Опять это пресловутое «и»! Не раз и не два за прошедший год он лелеял свои мечты об Инне. Представлял себя с ней и так и эдак. А на самом деле, предпочти Инна его волчаре, смог бы он с ней жить? И если смог бы, то как? Запугивая изощренными фантазиями? Или регулярно избивая, как Зеленцов свою Зинку?

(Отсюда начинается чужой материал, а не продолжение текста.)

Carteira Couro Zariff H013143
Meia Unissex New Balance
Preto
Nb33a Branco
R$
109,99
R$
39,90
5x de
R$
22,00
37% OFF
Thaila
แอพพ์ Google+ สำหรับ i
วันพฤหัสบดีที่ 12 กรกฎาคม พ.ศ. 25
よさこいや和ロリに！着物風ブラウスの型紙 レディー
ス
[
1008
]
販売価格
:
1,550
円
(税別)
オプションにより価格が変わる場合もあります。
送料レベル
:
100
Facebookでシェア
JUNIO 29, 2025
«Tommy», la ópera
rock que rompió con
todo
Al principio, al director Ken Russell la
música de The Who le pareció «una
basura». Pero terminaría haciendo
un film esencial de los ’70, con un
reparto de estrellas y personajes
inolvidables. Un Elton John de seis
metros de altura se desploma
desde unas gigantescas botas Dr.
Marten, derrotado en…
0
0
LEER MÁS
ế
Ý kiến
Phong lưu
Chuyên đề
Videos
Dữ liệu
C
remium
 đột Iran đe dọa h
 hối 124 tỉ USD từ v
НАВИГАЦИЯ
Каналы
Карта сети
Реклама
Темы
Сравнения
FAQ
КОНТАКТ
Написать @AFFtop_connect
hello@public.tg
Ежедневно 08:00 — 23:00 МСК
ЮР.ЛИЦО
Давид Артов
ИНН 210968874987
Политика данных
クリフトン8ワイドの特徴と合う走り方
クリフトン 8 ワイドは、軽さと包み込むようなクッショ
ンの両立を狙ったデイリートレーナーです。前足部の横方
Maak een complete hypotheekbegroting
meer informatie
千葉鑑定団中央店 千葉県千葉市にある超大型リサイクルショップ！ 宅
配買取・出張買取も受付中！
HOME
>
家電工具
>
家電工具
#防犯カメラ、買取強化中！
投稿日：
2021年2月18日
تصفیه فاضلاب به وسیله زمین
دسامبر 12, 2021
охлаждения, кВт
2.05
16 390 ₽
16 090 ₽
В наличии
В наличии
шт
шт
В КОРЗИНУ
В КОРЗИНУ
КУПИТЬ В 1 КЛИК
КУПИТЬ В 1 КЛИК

Скорее всего, да. Став доступной, Инна наверняка вскоре перестала бы его удовлетворять, и ему пришлось бы получать удовлетворение как-то иначе: через физическую или моральную расправу, через боль. Ее боль. Так чего же он, дурак, тянул до сих пор? Дожидался, пока Инна уедет? Давно бы уже мог с ней покончить и был бы сейчас свободен от мыслей о ней!

Он зло выбросил окурок, продолжая думать об этом.

Петру Иванычу Вадим все-таки попался на глаза, только на следующий день. Тот подкараулил его на лестничной площадке и, без лишних слов втолкнув в квартиру, навешал ему оплеух, как мальчишке. Вадим не сопротивлялся: он любил старика. Лишь спросил, дождавшись конца экзекуции:

— Ну что, полегчало тебе, царь-батюшка?